- [Activity 1] In the forum thread about Xorg mouse trouble, edit the passage starting at "This is interesting" and ending at "standard line 3)." so that "messagebus" becomes "haldaemon" throughout.
- [Activity 2] Continue the forum thread about Xorg mouse trouble from its last post onward.

- [Text excerpt]
┄┄┄┄┄┄
Don't. Remove the moused_enable line completely. You have an USB mouse. It's automatically loaded. Make sure both hald and dbus are running.


----------



## rusma (May 16, 2010)

This is interesting stuff!!

I'm trying to set up x11-wm/awesome, x11/rxvt-unicode and www/firefox under x11/Xorg on 7.3-STABLE. I'm able to `% xinit`, but not able to move the mouse or anything. 

It complains about the user "messagebus" not present... 

Is it really safe to manually adding messagebus user using vi? I do not think the `% /usr/sbin/pwd_mkdb /etc/passwd` works quite as expected (complains about the standard line 3).

OFFTOPIC: Is it possible in some way to speed up tty switching from xorg to normal (alt+ctrl+F1) in the kernel in some way?


----------



## wblock@ (May 16, 2010)

rusma said:
			
		

> OFFTOPIC: Is it possible in some way to speed up tty switching from xorg to normal (alt+ctrl+F1) in the kernel in some way?
┄┄┄┄┄┄
- [Exercise data]
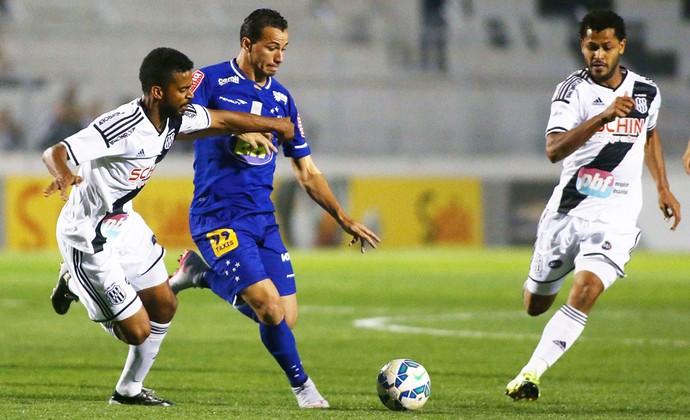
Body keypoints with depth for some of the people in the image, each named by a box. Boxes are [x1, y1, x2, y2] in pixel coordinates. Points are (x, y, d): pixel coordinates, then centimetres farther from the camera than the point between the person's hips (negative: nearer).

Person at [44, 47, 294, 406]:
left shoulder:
┄┄┄┄┄┄
- [Exercise result 1]
This is interesting stuff!!

I'm trying to set up x11-wm/awesome, x11/rxvt-unicode and www/firefox under x11/Xorg on 7.3-STABLE. I'm able to `% xinit`, but not able to move the mouse or anything. 

It complains about the user "haldaemon" not present... 

Is it really safe to manually adding haldaemon user using vi? I do not think the `% /usr/sbin/pwd_mkdb /etc/passwd` works quite as expected (complains about the standard line 3).

- [Exercise result 2]
When moused is running in normal mode (as opposed to autostarted for USB mice), it eliminates the long pause switching back to X from console.


----------



## rusma (May 16, 2010)

wblock said:
			
		

> When moused is running in normal mode (as opposed to autostarted for USB mice), it eliminates the long pause switching back to X from console.



Does this have to do with the kernel?


----------



## wblock@ (May 17, 2010)

rusma said:
			
		

> Does this have to do with the kernel?



Not to my knowledge, more like an interaction between X and moused.  Try it: switch to and from X from a console, then set moused_enable="YES", restart, and try it again.  I think it's the switch from console back to X that is really long if moused isn't explicitly enabled but autostarted by USB.


----------



## rusma (May 17, 2010)

wblock said:
			
		

> Not to my knowledge, more like an interaction between X and moused.  Try it: switch to and from X from a console, then set moused_enable="YES", restart, and try it again.  I think it's the switch from console back to X that is really long if moused isn't explicitly enabled but autostarted by USB.



Thanks. I'll sure try that out. 

What about the rest ONTOPIC question of mine?


----------



## Thomash (Jul 7, 2014)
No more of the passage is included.